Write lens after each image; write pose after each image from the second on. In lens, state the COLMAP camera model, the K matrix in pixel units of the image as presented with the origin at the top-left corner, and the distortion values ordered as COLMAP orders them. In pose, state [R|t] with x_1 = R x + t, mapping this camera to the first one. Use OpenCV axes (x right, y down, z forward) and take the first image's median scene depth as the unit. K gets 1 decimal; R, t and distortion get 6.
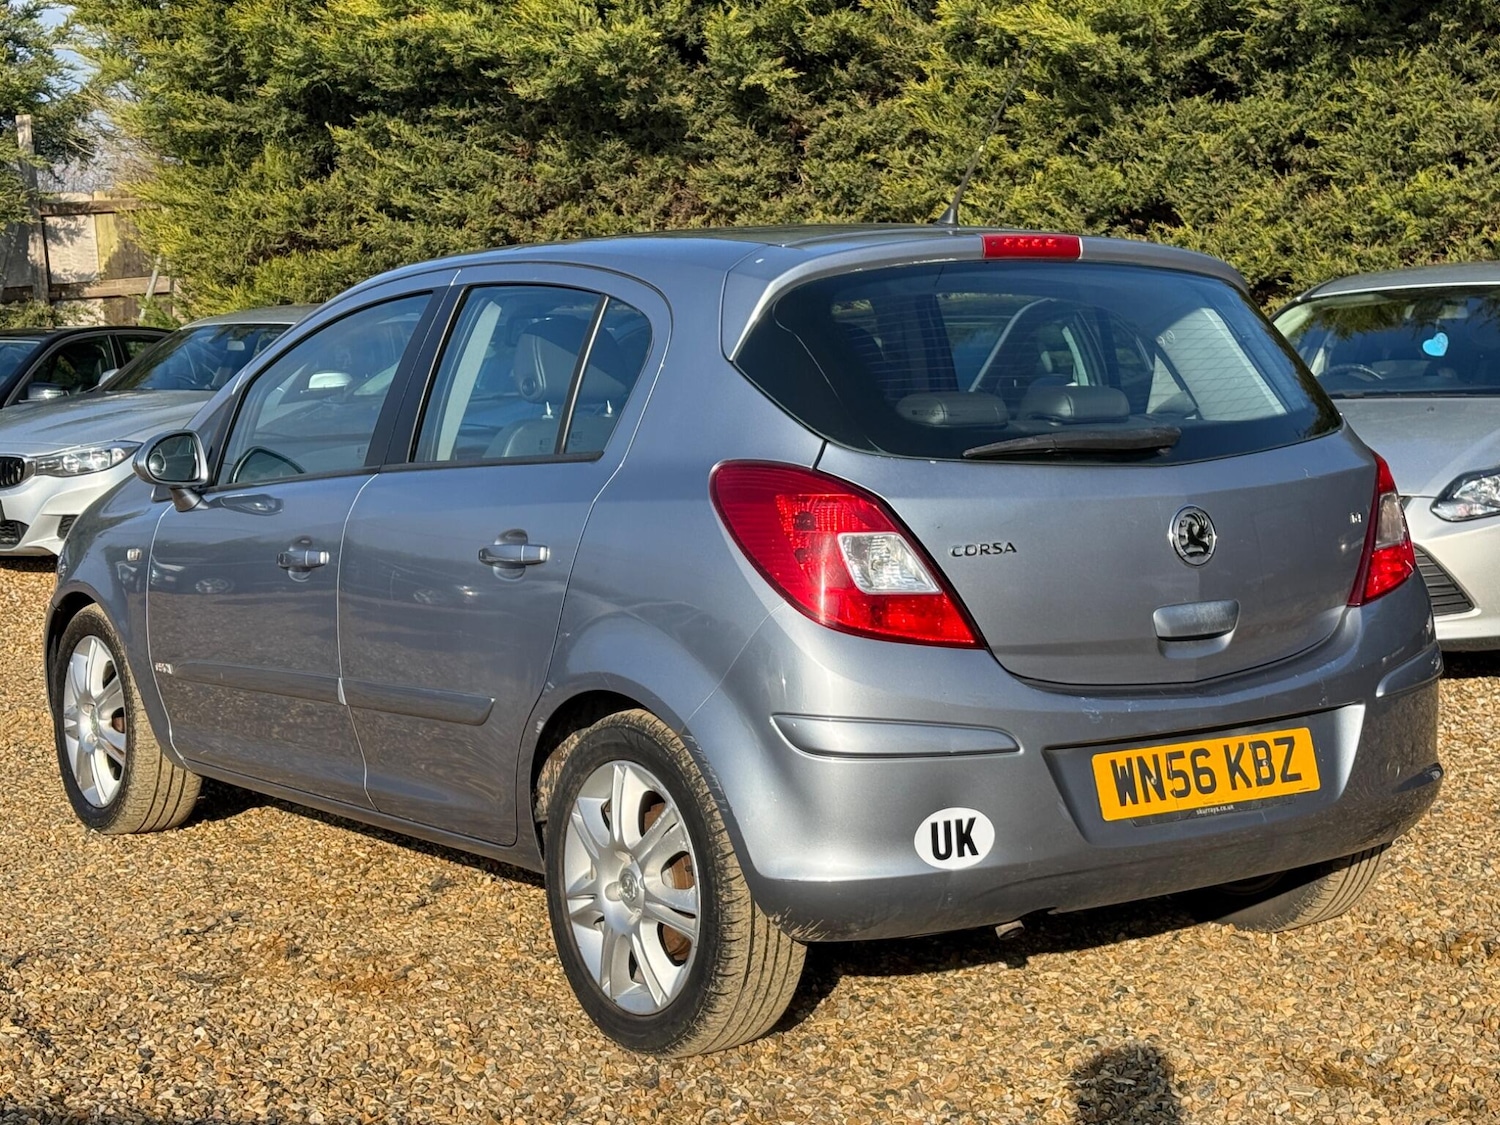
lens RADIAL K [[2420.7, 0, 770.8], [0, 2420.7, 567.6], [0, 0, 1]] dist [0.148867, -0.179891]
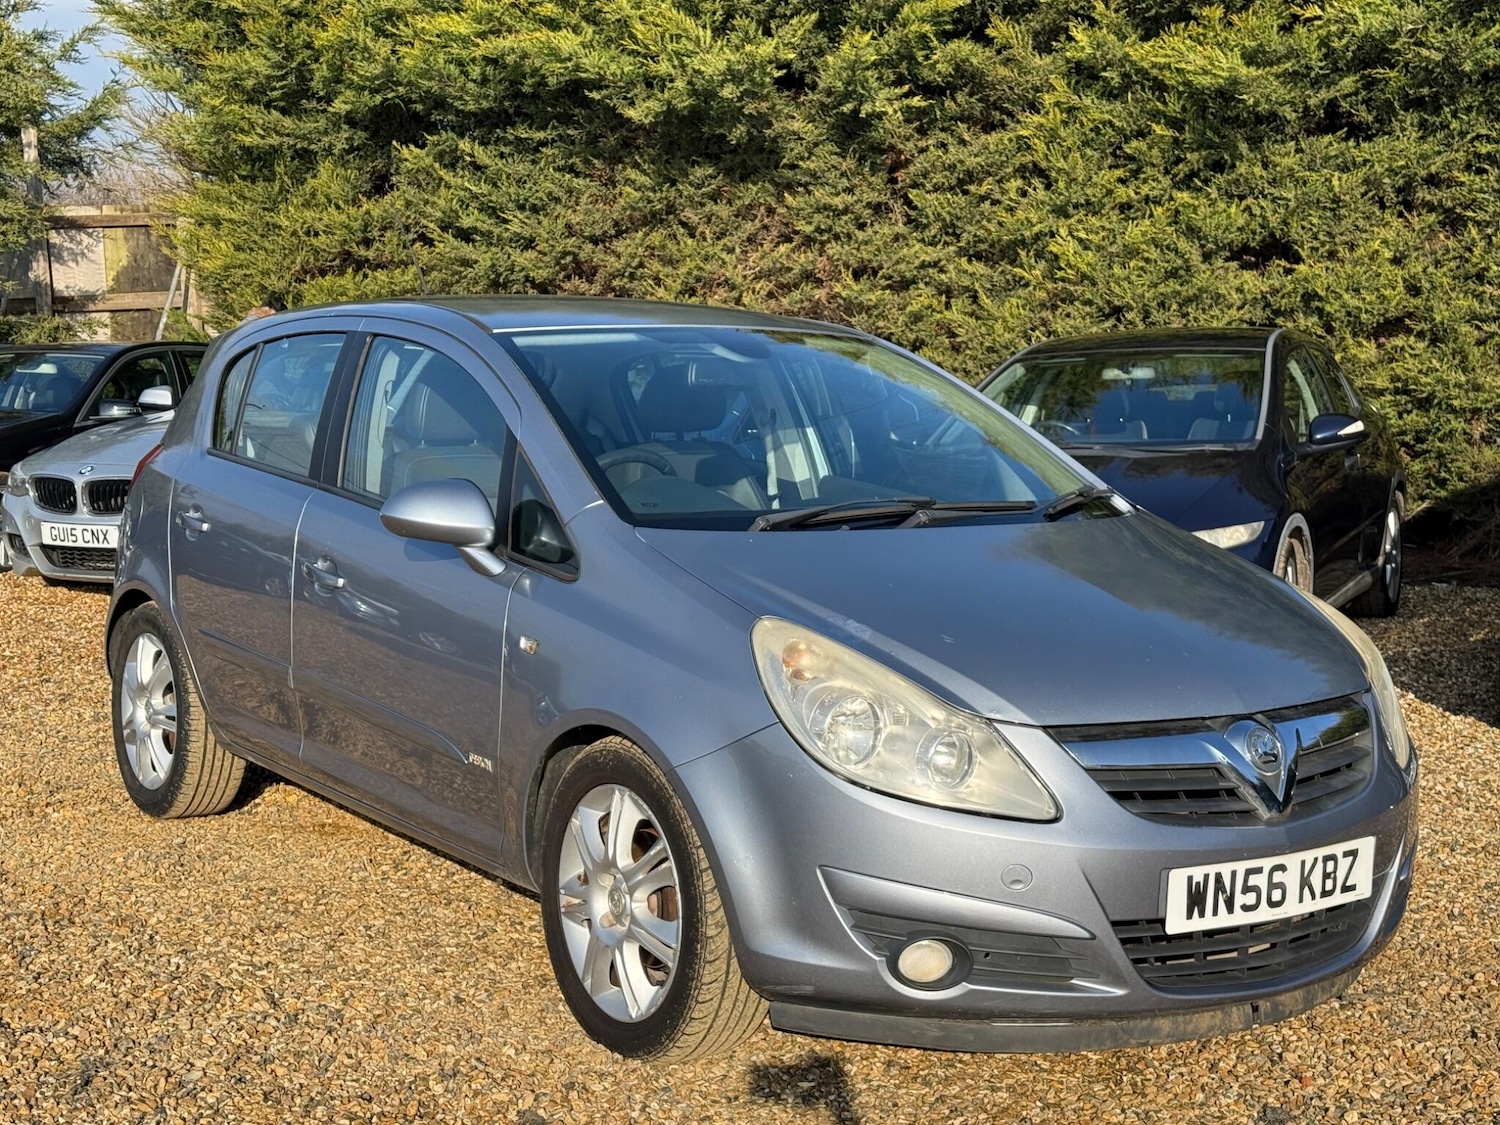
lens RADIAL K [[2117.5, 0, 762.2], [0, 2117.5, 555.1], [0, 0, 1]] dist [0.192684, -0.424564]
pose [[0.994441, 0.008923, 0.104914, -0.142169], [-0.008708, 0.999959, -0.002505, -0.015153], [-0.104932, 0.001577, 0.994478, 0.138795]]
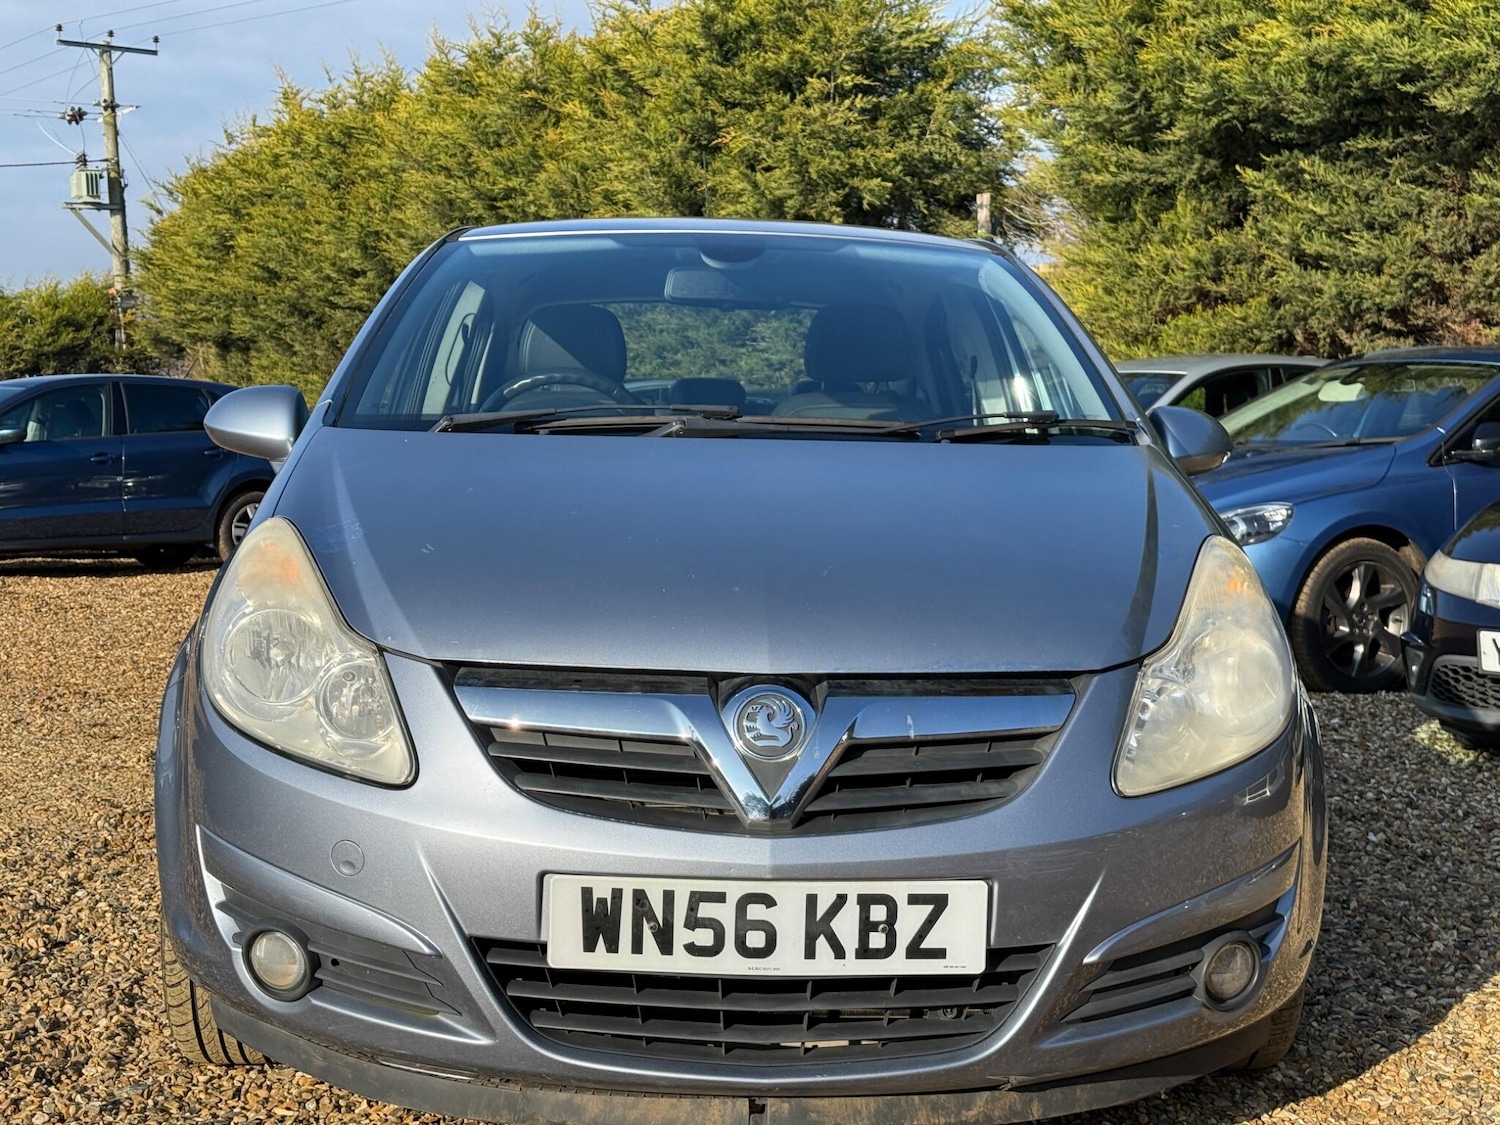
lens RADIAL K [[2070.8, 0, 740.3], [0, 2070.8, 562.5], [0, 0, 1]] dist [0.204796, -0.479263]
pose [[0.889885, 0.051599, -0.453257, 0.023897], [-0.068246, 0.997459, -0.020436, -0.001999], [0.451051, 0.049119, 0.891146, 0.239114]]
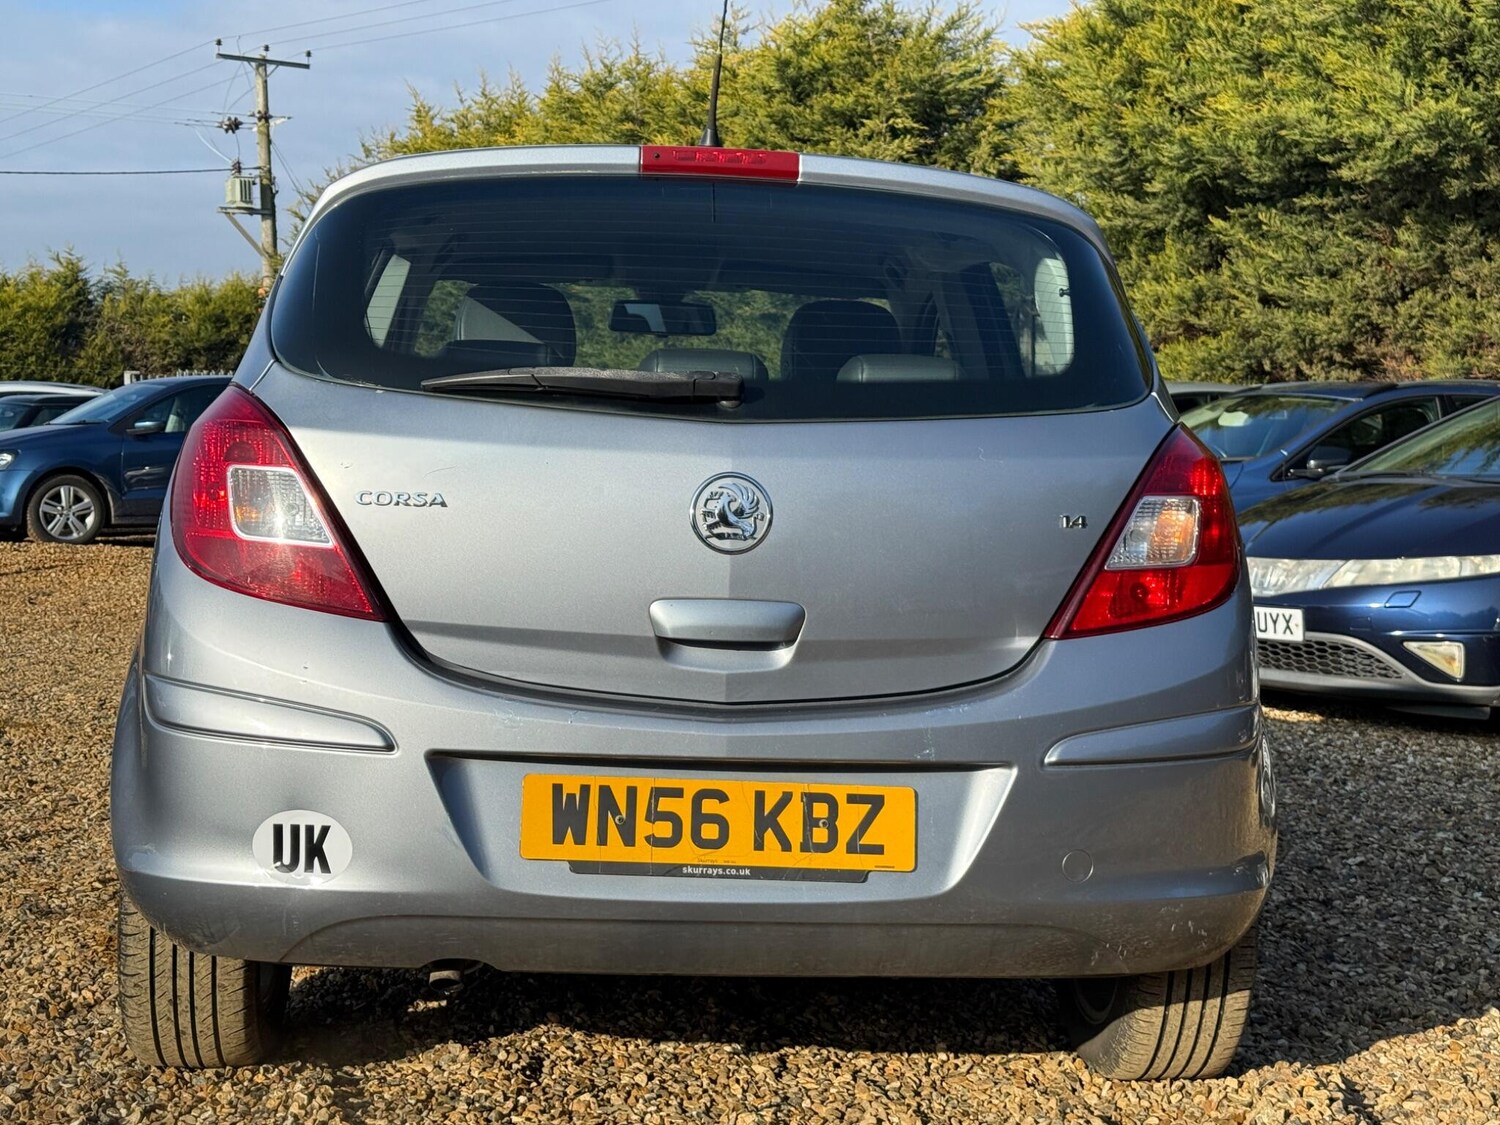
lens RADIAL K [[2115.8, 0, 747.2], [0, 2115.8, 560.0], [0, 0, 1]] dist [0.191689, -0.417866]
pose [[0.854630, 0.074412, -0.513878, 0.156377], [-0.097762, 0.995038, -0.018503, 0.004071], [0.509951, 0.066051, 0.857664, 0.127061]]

■ **WORK INSTRUCTION**
The listing must be repeated word for word, and none of its pictures may appear in the copy.

■ **OUTPUT OF THE EXERCISE**
Write lens after each image; write pose after each image from the second on. In lens, state the COLMAP camera model, the K matrix in pixel units of the image as presented with the origin at the top-left corner, and the distortion values ordered as COLMAP orders them. In pose, state [R|t] with x_1 = R x + t, mapping this camera to the first one. Use OpenCV axes (x right, y down, z forward) and take the first image's median scene depth as the unit. K gets 1 decimal; R, t and distortion get 6.
lens RADIAL K [[2420.7, 0, 770.8], [0, 2420.7, 567.6], [0, 0, 1]] dist [0.148867, -0.179891]
lens RADIAL K [[2117.5, 0, 762.2], [0, 2117.5, 555.1], [0, 0, 1]] dist [0.192684, -0.424564]
pose [[0.994441, 0.008923, 0.104914, -0.142169], [-0.008708, 0.999959, -0.002505, -0.015153], [-0.104932, 0.001577, 0.994478, 0.138795]]
lens RADIAL K [[2070.8, 0, 740.3], [0, 2070.8, 562.5], [0, 0, 1]] dist [0.204796, -0.479263]
pose [[0.889885, 0.051599, -0.453257, 0.023897], [-0.068246, 0.997459, -0.020436, -0.001999], [0.451051, 0.049119, 0.891146, 0.239114]]
lens RADIAL K [[2115.8, 0, 747.2], [0, 2115.8, 560.0], [0, 0, 1]] dist [0.191689, -0.417866]
pose [[0.854630, 0.074412, -0.513878, 0.156377], [-0.097762, 0.995038, -0.018503, 0.004071], [0.509951, 0.066051, 0.857664, 0.127061]]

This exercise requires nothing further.